======== RECORDS TO PROCESS ========

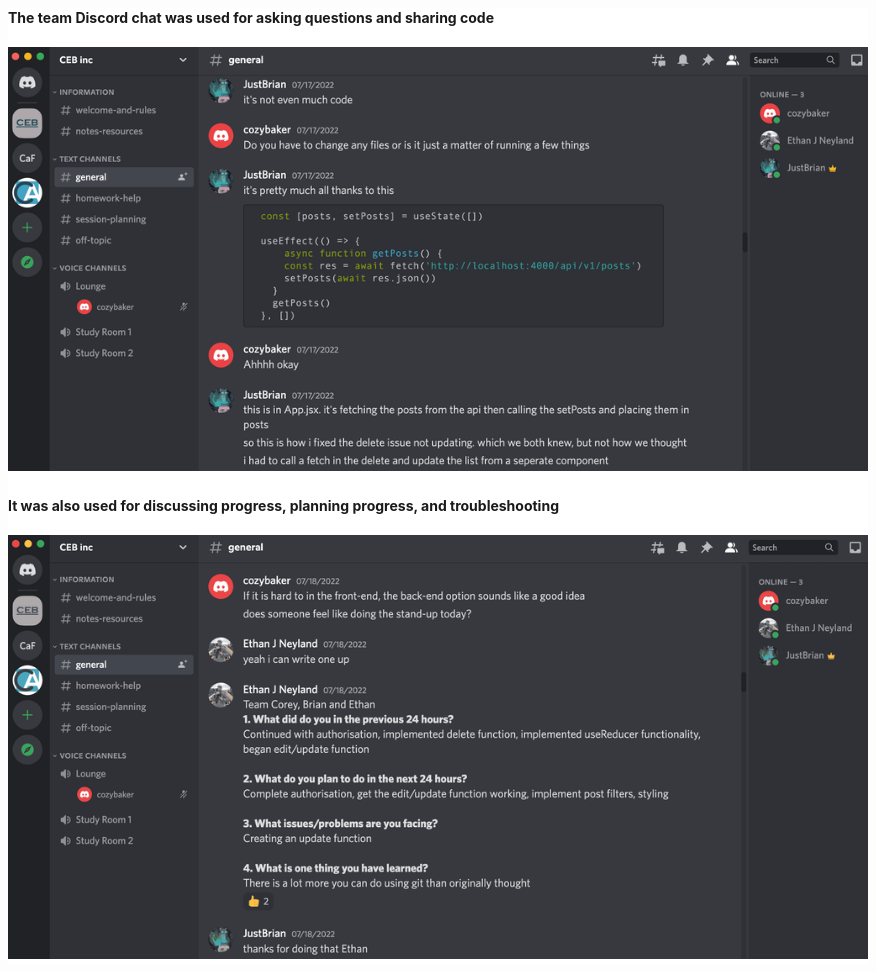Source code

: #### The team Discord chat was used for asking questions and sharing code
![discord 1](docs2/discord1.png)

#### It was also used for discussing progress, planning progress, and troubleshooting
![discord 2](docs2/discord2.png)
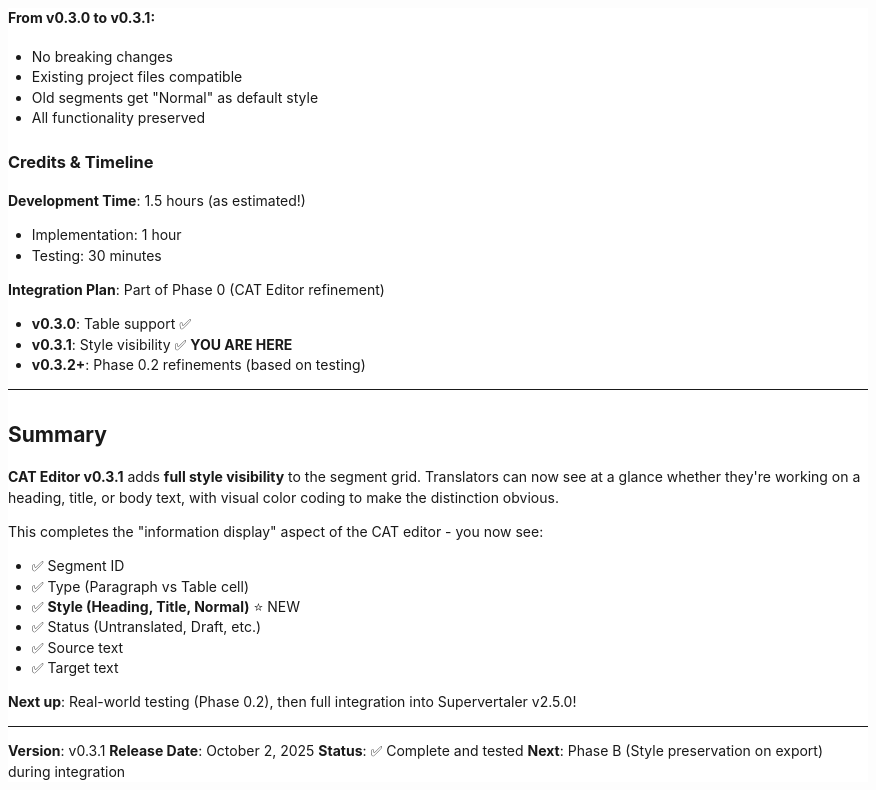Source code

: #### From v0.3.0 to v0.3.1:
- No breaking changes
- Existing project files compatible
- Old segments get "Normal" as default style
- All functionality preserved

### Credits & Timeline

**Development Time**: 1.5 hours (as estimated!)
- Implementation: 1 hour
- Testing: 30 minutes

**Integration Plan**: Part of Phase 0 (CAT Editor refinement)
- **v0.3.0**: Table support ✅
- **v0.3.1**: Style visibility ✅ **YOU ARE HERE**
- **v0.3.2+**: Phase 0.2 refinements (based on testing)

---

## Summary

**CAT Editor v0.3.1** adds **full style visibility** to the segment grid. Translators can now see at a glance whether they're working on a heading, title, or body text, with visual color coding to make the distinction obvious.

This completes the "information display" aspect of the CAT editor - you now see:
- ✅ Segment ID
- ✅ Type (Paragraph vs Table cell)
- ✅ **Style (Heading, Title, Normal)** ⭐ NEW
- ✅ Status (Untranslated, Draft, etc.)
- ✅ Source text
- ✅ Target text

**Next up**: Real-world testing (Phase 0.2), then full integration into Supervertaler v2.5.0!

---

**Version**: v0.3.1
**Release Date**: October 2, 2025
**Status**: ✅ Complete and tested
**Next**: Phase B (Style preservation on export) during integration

========

*TASK DIRECTIONS*: Render all of the lines above as a Markdown table with the columns "No." and "Text", numbering each row and skipping blank lines. Leave the pictures out.

*EXERCISE OUTPUT*:
| No. | Text |
|---|---|
| 1 | Source code |
| 2 | : #### The team Discord chat was used for asking questions and sharing code |
| 3 | ![discord 1](docs2/discord1.png) |
| 4 | #### It was also used for discussing progress, planning progress, and troubleshooting |
| 5 | ![discord 2](docs2/discord2.png) |
| 6 | Source code |
| 7 | : #### From v0.3.0 to v0.3.1: |
| 8 | - No breaking changes |
| 9 | - Existing project files compatible |
| 10 | - Old segments get "Normal" as default style |
| 11 | - All functionality preserved |
| 12 | ### Credits & Timeline |
| 13 | **Development Time**: 1.5 hours (as estimated!) |
| 14 | - Implementation: 1 hour |
| 15 | - Testing: 30 minutes |
| 16 | **Integration Plan**: Part of Phase 0 (CAT Editor refinement) |
| 17 | - **v0.3.0**: Table support ✅ |
| 18 | - **v0.3.1**: Style visibility ✅ **YOU ARE HERE** |
| 19 | - **v0.3.2+**: Phase 0.2 refinements (based on testing) |
| 20 | --- |
| 21 | ## Summary |
| 22 | **CAT Editor v0.3.1** adds **full style visibility** to the segment grid. Translators can now see at a glance whether they're working on a heading, title, or body text, with visual color coding to make the distinction obvious. |
| 23 | This completes the "information display" aspect of the CAT editor - you now see: |
| 24 | - ✅ Segment ID |
| 25 | - ✅ Type (Paragraph vs Table cell) |
| 26 | - ✅ **Style (Heading, Title, Normal)** ⭐ NEW |
| 27 | - ✅ Status (Untranslated, Draft, etc.) |
| 28 | - ✅ Source text |
| 29 | - ✅ Target text |
| 30 | **Next up**: Real-world testing (Phase 0.2), then full integration into Supervertaler v2.5.0! |
| 31 | --- |
| 32 | **Version**: v0.3.1 |
| 33 | **Release Date**: October 2, 2025 |
| 34 | **Status**: ✅ Complete and tested |
| 35 | **Next**: Phase B (Style preservation on export) during integration |